Considering their descriptions, I pull out our much-worn shop copy of David Sibley’s “Birds of North America” and turn to a variety of pages. “Did it look like this? What about this?”

Then along comes spring, with its symphony of bird song. About the only thing more challenging than identifying a bird based on a description of its appearance is making an ID based on the description of a call.

Recently, a customer came in puzzled by a bird that was singing incessantly in her back yard. She recounted its serenade as sounding like “pretty-bird, pretty-bird” followed by a short trill.

I grabbed the “Identiflyer,” a small machine with 10 buttons that uses interchangeable cards, each containing 10 birds. I began playing the calls of some of the most common backyard birds.

“Teakettle, teakettle, teakettle” the tiny Carolina wren intoned.

“No,” she said. “That wasn’t it.”

“Purdy, purdy, purdy… what cheer, cheer cheer,” chirped the Northern cardinal.

She shook her head “no.”

“Drink your teeeeeea, drink your teeeeeea, ” trilled the Eastern towhee.

Again she shook her head.

Finally, I changed to the “Forest Edge” card and pressed the button for a familiar friend, our Georgia state bird. As she listened to the burry couplets, her puzzlement turned to delight.

“That’s him … can’t you hear it? ‘pretty bird, pretty bird,’ ” and then that sort of trill.”

I advised her to search the nearby treetops for Mr. Brown Thrasher. When spring arrives, he abandons his usual pursuit – searching for worms in the leaf litter – in favor of claiming a territory and wooing a mate.

Each spring, as the morning symphony increases in volume and complexity, I am grateful for the hours spent listening to the Peterson “Birding by Ear” tapes, mostly while driving around town.

Just as a connoisseur of orchestral music can pick out the distinct sounds of violin, viola, flute, oboe, trombone or snare drum, I have trained my ear to distinguish the individual voices of spring’s feathered choir.

Perhaps easiest to pick out are the birds with a call that sort of matches their name.

The lilting “chick-a-dee-dee-dee, chick-a-dee-dee-dee,” lets me know that the tiny Carolina chickadee with his black cap and white cheek patch is in the neighborhood. Assuming the role of the brass section, five or six blue jays blare out “jay, jay, jay.” And in the dark before dawn, one of my favorite spring visitors jars the night with his ringing “chuck-will’s widow, chuck-will’s widow.”

Some birds opt for simplicity, relying on looks rather than voice, to attract their mates. Any day now I expect to hear a sharp “weeep, weeep,” or an unmelodic “skeow,” announcing that the great crested flycatchers and the green herons are back in town.

The glowingly yellow pine warbler is one of a handful of birds that sings year-round. However, when spring arrives, it seems that his evenly pitched musical trill rings out from the top of each and every pine tree.

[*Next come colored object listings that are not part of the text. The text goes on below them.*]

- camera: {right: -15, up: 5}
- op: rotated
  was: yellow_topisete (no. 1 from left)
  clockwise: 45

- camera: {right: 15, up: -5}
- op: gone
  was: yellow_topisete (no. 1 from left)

The American robin goes in for musical theater, contributing a sing-song “tweedle-dum, tweedle-dee,” as well as a harsher, staccato descending whinny.

The vireos are also sing-songers. They come in an assortment of colorful flavors (blue-headed, red-eyed, yellow-throated) and boast slower, slightly whiny calls that can be likened to “here I am, where are you?”

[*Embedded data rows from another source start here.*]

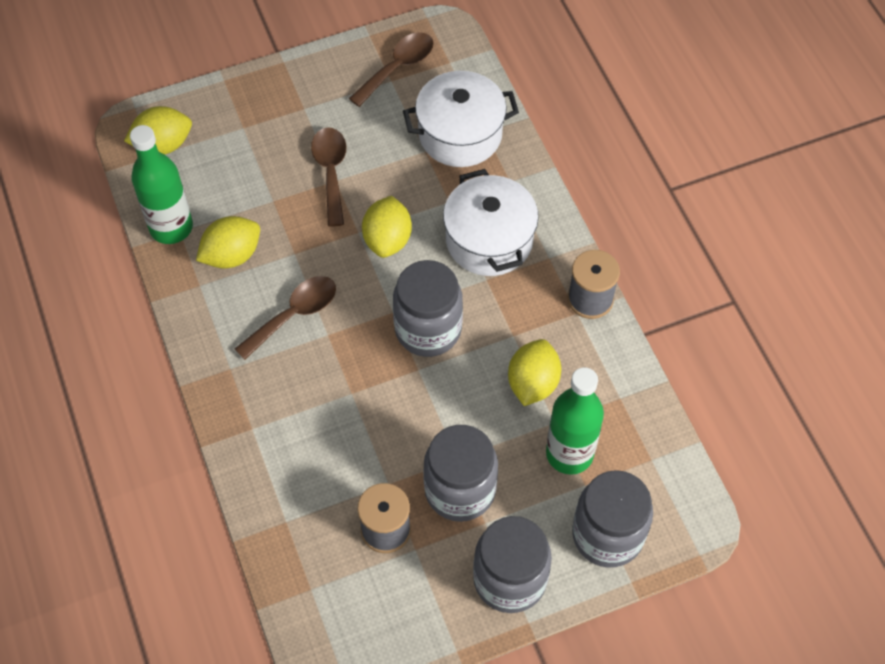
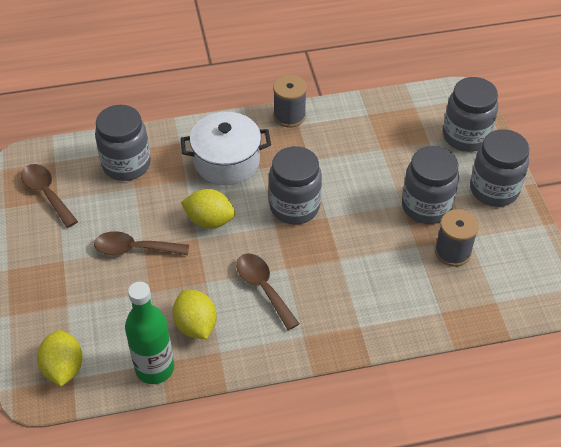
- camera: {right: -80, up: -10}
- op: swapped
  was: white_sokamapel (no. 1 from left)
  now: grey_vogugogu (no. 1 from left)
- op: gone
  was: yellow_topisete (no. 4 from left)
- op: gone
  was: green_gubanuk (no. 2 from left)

The tiny ruby crowned kinglet attempts to make up for his small size with impressive vocal dexterity. He begins his serenade with several high pitched “zeet, zeet, zeet” notes, followed by a complex tumbling torrent of song. For visual emphasis, he raises and fluffs his ruby crown.

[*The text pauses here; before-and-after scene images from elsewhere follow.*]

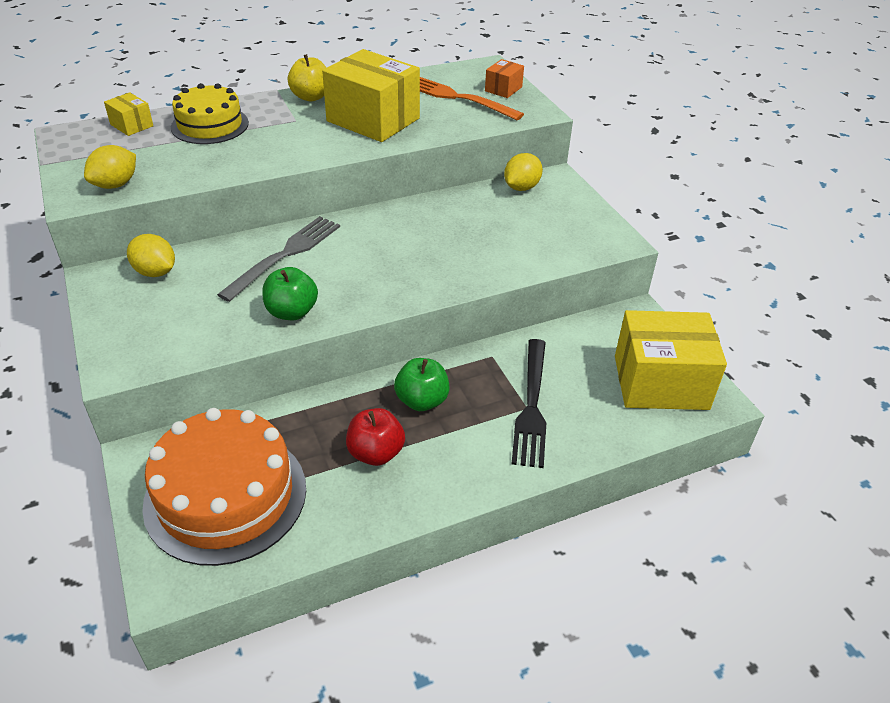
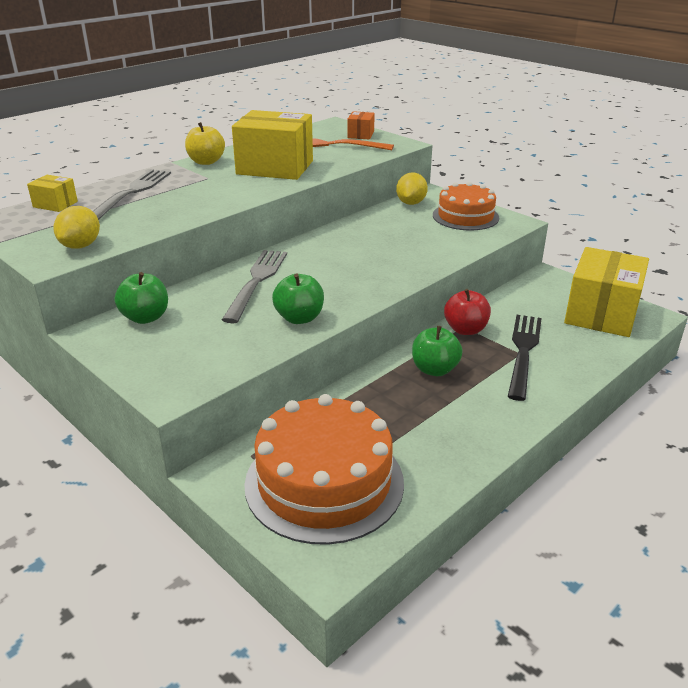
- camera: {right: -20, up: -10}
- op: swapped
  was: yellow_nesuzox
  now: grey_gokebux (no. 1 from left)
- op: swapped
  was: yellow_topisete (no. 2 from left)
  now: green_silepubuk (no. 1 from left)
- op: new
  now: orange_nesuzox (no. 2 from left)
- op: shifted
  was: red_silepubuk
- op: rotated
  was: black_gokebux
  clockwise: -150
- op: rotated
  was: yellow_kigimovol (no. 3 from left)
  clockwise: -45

Purple martins and American goldfinches also seem to delight in complexity, sending up a bubbling chatter of chirps, whistles and trills.

And for percussion, there is the loud drumming of the red-bellied woodpecker, interspersed with the squawks of boat-tailed grackles, and descending grunts of the clapper rails.

No offense to Click and Clack, but they can have “Car Talk.” I’ll take “Bird Talk” any day, but most especially in the spring.